• EXERCISE AIM: Look through the records and copy every line in which "First" appears.

########################################

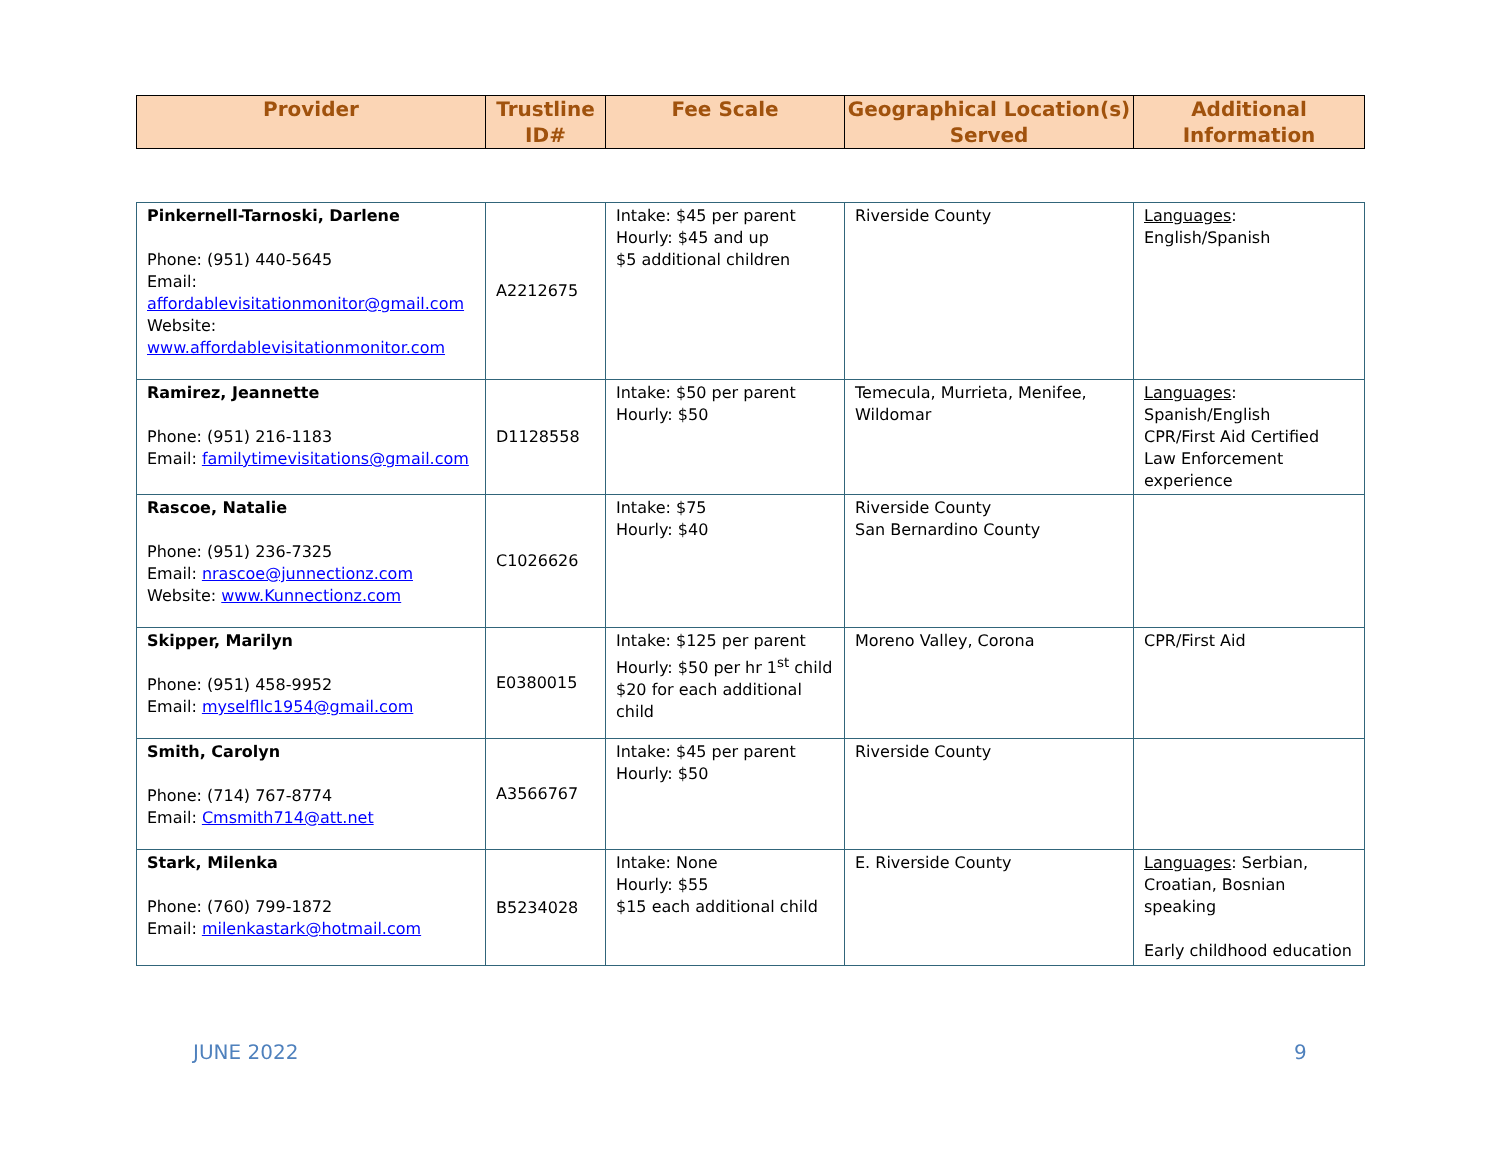| Provider | Trustline ID# | Fee Scale | Geographical Location(s) Served | Additional Information |
| --- | --- | --- | --- | --- |
| Pinkernell-Tarnoski, Darlene Phone: (951) 440-5645 Email: affordablevisitationmonitor@gmail.com Website: www.affordablevisitationmonitor.com | A2212675 | Intake: $45 per parent Hourly: $45 and up $5 additional children | Riverside County | Languages : English/Spanish |
| Ramirez, Jeannette Phone: (951) 216-1183 Email: familytimevisitations@gmail.com | D1128558 | Intake: $50 per parent Hourly: $50 | Temecula, Murrieta, Menifee, Wildomar | Languages : Spanish/English CPR/First Aid Certified Law Enforcement experience |
| Rascoe, Natalie Phone: (951) 236-7325 Email: nrascoe@junnectionz.com Website: www.Kunnectionz.com | C1026626 | Intake: $75 Hourly: $40 | Riverside County San Bernardino County | |
| Skipper, Marilyn Phone: (951) 458-9952 Email: myselfllc1954@gmail.com | E0380015 | Intake: $125 per parent Hourly: $50 per hr 1<sup>st</sup> child $20 for each additional child | Moreno Valley, Corona | CPR/First Aid |
| Smith, Carolyn Phone: (714) 767-8774 Email: Cmsmith714@att.net | A3566767 | Intake: $45 per parent Hourly: $50 | Riverside County | |
| Stark, Milenka Phone: (760) 799-1872 Email: milenkastark@hotmail.com | B5234028 | Intake: None Hourly: $55 $15 each additional child | E. Riverside County | Languages : Serbian, Croatian, Bosnian speaking Early childhood education |
JUNE 2022 9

########################################

• RESULT:
| Ramirez, Jeannette Phone: (951) 216-1183 Email: familytimevisitations@gmail.com | D1128558 | Intake: $50 per parent Hourly: $50 | Temecula, Murrieta, Menifee, Wildomar | Languages : Spanish/English CPR/First Aid Certified Law Enforcement experience |
| Skipper, Marilyn Phone: (951) 458-9952 Email: myselfllc1954@gmail.com | E0380015 | Intake: $125 per parent Hourly: $50 per hr 1<sup>st</sup> child $20 for each additional child | Moreno Valley, Corona | CPR/First Aid |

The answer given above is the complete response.